INPUT:
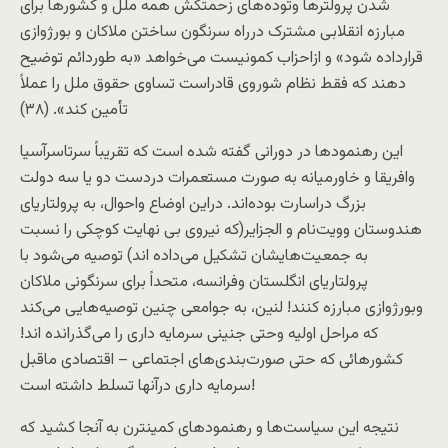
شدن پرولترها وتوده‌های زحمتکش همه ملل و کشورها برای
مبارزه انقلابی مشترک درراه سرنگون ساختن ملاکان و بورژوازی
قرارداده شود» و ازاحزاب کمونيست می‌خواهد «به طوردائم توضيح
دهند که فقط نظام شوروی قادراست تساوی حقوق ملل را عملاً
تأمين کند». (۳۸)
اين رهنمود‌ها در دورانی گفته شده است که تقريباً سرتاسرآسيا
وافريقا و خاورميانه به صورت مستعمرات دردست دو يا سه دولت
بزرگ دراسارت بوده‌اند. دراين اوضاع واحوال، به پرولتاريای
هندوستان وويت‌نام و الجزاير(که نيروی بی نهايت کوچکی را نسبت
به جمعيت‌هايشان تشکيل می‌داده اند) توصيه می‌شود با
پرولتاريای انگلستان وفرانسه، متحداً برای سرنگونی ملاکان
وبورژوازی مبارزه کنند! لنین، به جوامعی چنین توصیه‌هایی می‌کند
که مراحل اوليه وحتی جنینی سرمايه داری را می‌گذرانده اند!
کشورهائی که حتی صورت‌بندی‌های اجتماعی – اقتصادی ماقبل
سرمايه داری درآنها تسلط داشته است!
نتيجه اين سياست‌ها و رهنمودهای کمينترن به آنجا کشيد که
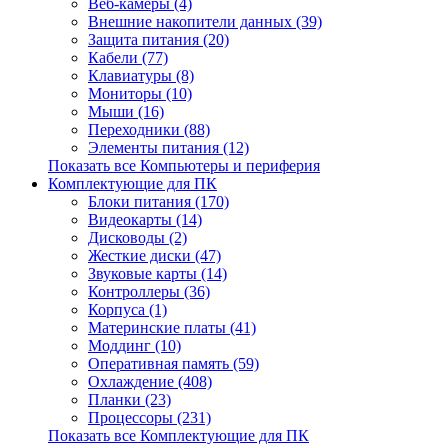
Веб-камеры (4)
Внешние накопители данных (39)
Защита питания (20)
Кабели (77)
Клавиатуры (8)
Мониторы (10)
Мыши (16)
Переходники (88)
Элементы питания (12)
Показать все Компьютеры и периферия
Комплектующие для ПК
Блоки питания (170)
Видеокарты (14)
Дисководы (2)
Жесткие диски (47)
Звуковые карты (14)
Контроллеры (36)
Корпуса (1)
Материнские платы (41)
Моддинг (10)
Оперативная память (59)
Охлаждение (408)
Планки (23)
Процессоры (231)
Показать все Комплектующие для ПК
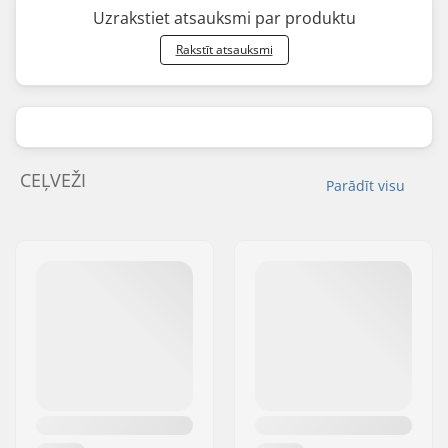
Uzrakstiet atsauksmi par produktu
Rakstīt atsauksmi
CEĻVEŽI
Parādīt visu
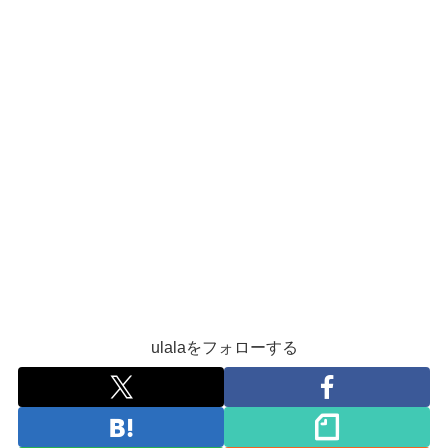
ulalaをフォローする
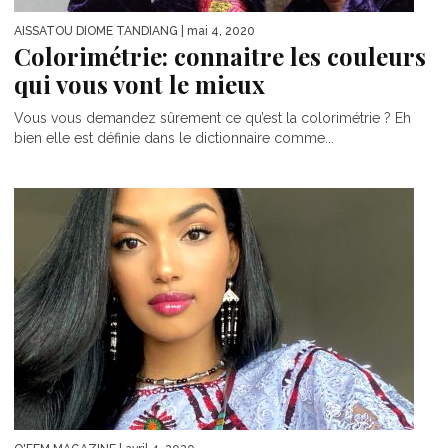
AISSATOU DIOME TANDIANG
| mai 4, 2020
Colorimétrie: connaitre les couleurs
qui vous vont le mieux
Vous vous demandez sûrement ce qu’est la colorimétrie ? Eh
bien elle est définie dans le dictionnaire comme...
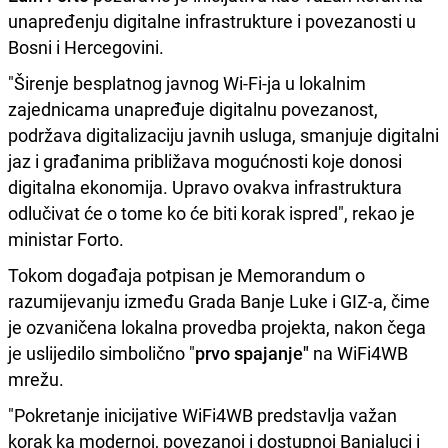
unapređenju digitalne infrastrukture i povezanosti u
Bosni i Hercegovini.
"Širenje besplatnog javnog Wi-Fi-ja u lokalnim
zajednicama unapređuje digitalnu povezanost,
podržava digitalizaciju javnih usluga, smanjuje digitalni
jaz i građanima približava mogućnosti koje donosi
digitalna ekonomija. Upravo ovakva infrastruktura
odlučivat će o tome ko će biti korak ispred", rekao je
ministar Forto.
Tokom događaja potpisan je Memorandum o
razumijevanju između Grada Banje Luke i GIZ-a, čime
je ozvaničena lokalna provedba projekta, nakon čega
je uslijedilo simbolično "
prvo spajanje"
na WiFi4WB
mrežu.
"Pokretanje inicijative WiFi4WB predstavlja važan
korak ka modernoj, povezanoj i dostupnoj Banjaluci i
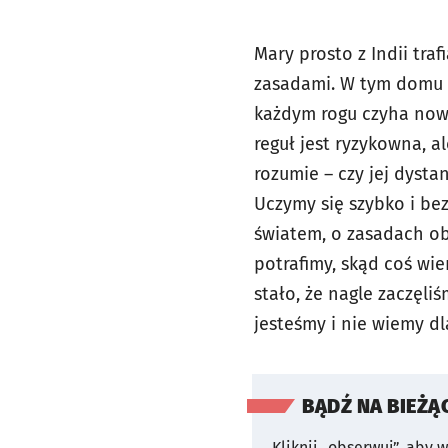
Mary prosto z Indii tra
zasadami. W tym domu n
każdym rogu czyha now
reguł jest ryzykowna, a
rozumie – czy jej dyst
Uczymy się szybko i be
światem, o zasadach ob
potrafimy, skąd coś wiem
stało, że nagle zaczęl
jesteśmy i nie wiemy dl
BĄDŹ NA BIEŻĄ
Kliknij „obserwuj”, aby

---

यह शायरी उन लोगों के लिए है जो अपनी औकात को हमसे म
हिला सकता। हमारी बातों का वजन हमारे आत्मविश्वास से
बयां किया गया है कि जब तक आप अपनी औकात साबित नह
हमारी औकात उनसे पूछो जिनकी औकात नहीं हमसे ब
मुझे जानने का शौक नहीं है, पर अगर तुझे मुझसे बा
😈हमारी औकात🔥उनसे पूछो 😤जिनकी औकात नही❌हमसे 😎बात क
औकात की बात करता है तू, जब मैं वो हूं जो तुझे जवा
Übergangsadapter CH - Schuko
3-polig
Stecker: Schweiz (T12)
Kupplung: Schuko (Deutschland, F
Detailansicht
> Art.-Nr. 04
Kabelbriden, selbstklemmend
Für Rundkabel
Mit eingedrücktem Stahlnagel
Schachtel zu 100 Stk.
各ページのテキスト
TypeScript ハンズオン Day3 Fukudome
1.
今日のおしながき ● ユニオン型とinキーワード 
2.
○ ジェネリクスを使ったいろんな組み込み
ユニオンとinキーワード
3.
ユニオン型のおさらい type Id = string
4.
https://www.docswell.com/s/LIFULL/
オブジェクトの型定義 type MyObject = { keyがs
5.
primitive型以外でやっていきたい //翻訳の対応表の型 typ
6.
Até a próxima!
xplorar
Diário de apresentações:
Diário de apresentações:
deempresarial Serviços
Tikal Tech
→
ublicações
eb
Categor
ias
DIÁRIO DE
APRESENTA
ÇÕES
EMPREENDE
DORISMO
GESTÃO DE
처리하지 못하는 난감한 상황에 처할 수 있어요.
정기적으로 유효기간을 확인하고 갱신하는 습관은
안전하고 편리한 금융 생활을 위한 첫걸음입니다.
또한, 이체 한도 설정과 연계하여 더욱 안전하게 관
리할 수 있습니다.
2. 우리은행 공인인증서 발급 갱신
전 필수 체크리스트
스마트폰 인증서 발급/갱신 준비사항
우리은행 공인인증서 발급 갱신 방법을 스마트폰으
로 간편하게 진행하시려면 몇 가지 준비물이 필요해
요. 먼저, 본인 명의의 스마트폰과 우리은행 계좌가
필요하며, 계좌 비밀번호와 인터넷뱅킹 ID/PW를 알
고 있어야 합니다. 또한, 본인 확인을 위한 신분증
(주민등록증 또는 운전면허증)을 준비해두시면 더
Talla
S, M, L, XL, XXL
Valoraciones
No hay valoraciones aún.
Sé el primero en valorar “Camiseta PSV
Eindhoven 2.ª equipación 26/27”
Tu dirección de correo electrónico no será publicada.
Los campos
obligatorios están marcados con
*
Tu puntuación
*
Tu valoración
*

PROBLEM TO SOLVE:
Please return only the lines above, starting at the line that has "Tokom događaja potpisan je Memorandum o" and ending at the line that has "korak ka modernoj, povezanoj", keeping both and leaving each one unchanged.

TASK SOLUTION:
Tokom događaja potpisan je Memorandum o
razumijevanju između Grada Banje Luke i GIZ-a, čime
je ozvaničena lokalna provedba projekta, nakon čega
je uslijedilo simbolično "
prvo spajanje"
na WiFi4WB
mrežu.
"Pokretanje inicijative WiFi4WB predstavlja važan
korak ka modernoj, povezanoj i dostupnoj Banjaluci i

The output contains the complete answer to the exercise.